Sulle intercettazioni sono tutti d’accordo: via il divieto di trascrizione. Ma allora come si tutela la privacy di chi non è neppure indagato?
Guardi che è proprio sbagliata l’idea di tutelare la privacy, cioè di scongiurare il rischio di veder diffuse le intercettazioni, con una materiale riduzione delle occasioni di disponibilità. Non è così che si risolve il problema, ma con l’accertamento di responsabilità anche disciplinari nei confronti del magistrato che ha la competenza sul fascicolo delle indagini. E quando si verifica che brani di intercettazioni finiscono sui giornali in una fase in cui quelle comunicazioni non sono neppure mai state richiamate in una richiesta del pm, vanno aperti procedimenti penali. La strada è questa, non è in cervellotiche limitazioni nell’accesso agli atti per il difensore.
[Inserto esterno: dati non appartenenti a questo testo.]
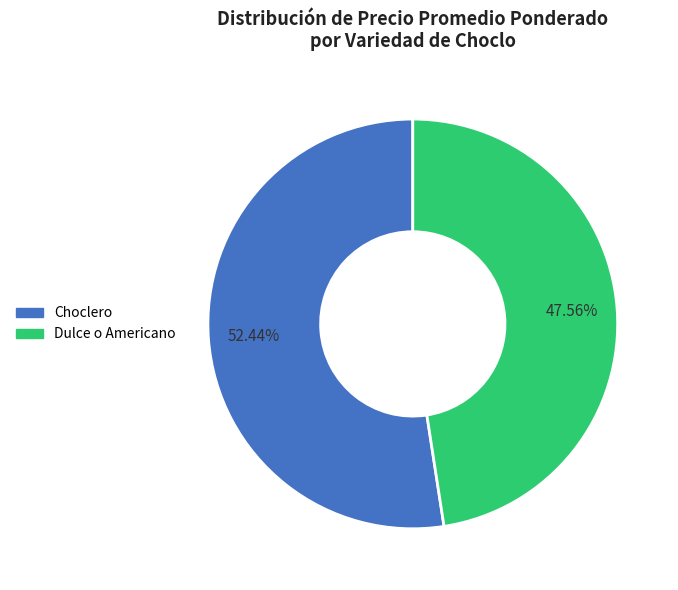

Rank the categories by value from lowest to highest.

Dulce o Americano, Choclero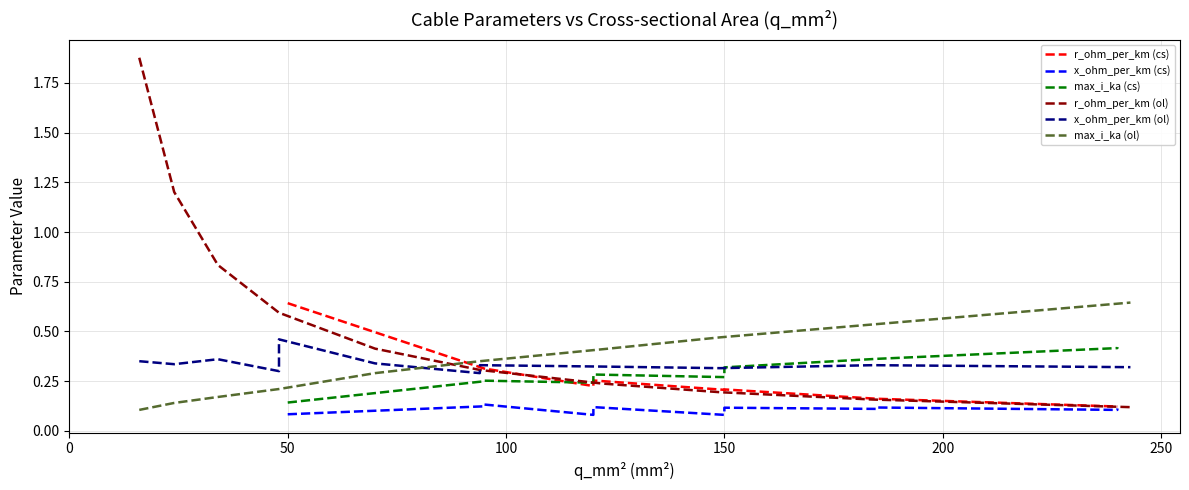

At how many categories does at least one series exceed 0?

13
Sulla necessità di contrastare il processo mediatico, il ministro Bonafede ha assicurato di volersi impegnare. Ma intercettazioni a parte, su cos’altro si può fare leva?
Prima di tutto si vieti alle Procure e alla polizia giudiziaria di tenere conferenze stampa in cui si rendono pubblici aspetti dell’inchiesta al fine di rafforzare la presunta validità indiziaria degli elementi raccolti. Si tratta di una pratica sconosciuta nella maggioranza dei Paesi civili, dagli Usa al Regno unito: da noi abbiamo addirittura i filmati con lo stemma del Corpo di polizia che ha condotto le operazioni. Io credo si debba intervenire su questa distorsione, dunque a monte, perché resto convinto che se un giornalista ha una notizia è naturale che la pubblichi. Il punto è che quel tipo di notizie non dovrebbe arrivare al giornalista. Oltre a vietare le conferenze stampa, va individuato un responsabile del fascicolo e soprattutto qualcuno deve spiegare perché non si fanno indagini sulle fughe di notizie. Vedo che anche il Csm si pone il problema e ipotizza uffici stampa nelle Procure: se servono ad asciugare al massimo le informazioni date all’esterno, ben vengano. Se invece devono dare solo un vestito rispettabile alla pratica di diffondere notizie per rafforzare le ipotesi investigative, non se ne parla neppure.